# Floor paint/finish



## hsaunier (Jan 24, 2008)

What is everyone using to finish and or paint their floor?


----------



## Footer (Jan 24, 2008)

Flat black paint, if you feel fancy a rolled on coat of sealer. Usually only do a full coat once or twice a year.


----------



## Van (Jan 24, 2008)

Depends on the show and how the floor is treated. Here in the North West we have a local paint supplier, Miller Paint, they have a product, Acri-Clear, which is an acrylic Latex, clear coat that comes in flat, semi, and high gloss. I often seal painted floors with that product, according to designers specs. For maintanence during the run of a show I will typically use "Future" floor polish. You mop it on with a sponge mop, apply two coats for starters, then with subsequent moppings you can either re-coat with more future , or use an amonia based cleaner to strip off a layer of the future, this is very effective for removing scuff marks. 

Now if someone will tell me how to keep a WHITE WHITE carpet perfectly clean for a six week run of *The Clean House*, when Apples, Dirt, Sand, Snow, and theatre dust are being tracked all over it every night, we could all be happy.


----------



## derekleffew (Jan 24, 2008)

Van said:


> ...
> Now if someone will tell me how to keep a WHITE WHITE carpet perfectly clean for a six week run of *The Clean House*, when Apples, Dirt, Sand, Snow, and theatre dust are being tracked all over it every night, we could all be happy.


Put Stanley Steamer on retainer? 5 8 8, oh, three hundred, Empiiire.


----------



## icewolf08 (Jan 24, 2008)

hsaunier said:


> What is everyone using to finish and or paint their floor?


Going to side with Van here, it really depends on the show. If we build a deck then the stage just stays however it was painted the last time it was used. If not building a deck we paint the floor.
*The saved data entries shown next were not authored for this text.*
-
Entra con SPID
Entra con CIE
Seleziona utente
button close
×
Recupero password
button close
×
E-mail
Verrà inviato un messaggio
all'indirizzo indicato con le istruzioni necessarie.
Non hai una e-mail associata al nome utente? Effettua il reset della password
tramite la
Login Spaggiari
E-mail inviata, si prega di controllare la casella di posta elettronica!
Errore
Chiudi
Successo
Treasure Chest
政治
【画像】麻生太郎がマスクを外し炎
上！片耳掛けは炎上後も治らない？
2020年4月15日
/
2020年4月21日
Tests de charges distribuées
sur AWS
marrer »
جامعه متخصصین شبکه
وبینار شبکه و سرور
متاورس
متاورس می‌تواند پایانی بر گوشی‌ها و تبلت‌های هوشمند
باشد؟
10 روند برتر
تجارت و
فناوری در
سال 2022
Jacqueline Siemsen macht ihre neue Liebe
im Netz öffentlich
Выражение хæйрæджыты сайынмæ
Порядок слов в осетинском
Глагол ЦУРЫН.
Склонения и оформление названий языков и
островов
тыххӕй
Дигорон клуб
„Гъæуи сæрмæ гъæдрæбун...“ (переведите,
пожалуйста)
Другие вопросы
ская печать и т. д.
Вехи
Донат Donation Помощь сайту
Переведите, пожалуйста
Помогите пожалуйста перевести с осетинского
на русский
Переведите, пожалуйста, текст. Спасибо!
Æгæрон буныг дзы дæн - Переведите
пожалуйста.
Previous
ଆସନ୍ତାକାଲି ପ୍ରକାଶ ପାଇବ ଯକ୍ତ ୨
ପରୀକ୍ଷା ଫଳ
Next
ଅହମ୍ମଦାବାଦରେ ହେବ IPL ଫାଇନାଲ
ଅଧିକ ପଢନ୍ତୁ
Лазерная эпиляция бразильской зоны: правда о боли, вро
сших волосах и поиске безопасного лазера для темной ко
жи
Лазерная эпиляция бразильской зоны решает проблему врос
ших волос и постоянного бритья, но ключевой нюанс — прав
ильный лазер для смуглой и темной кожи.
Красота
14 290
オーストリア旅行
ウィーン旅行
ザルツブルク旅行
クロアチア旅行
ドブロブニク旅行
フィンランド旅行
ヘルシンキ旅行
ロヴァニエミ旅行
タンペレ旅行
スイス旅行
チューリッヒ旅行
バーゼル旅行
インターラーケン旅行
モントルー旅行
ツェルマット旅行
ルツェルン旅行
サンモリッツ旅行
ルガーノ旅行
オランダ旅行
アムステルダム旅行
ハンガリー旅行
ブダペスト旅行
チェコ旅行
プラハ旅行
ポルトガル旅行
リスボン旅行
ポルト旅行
As for paints, we happen to get a huge donation of paint every year from a local paint store, basically all the color they mixed that was a reject by the customer. I believe it usually is on the order of 200 gallons donated each season. We also use Rosco paints and we have a full chromatic tinting system like paint stores, so we often mix our own and just buy tinting bases.


----------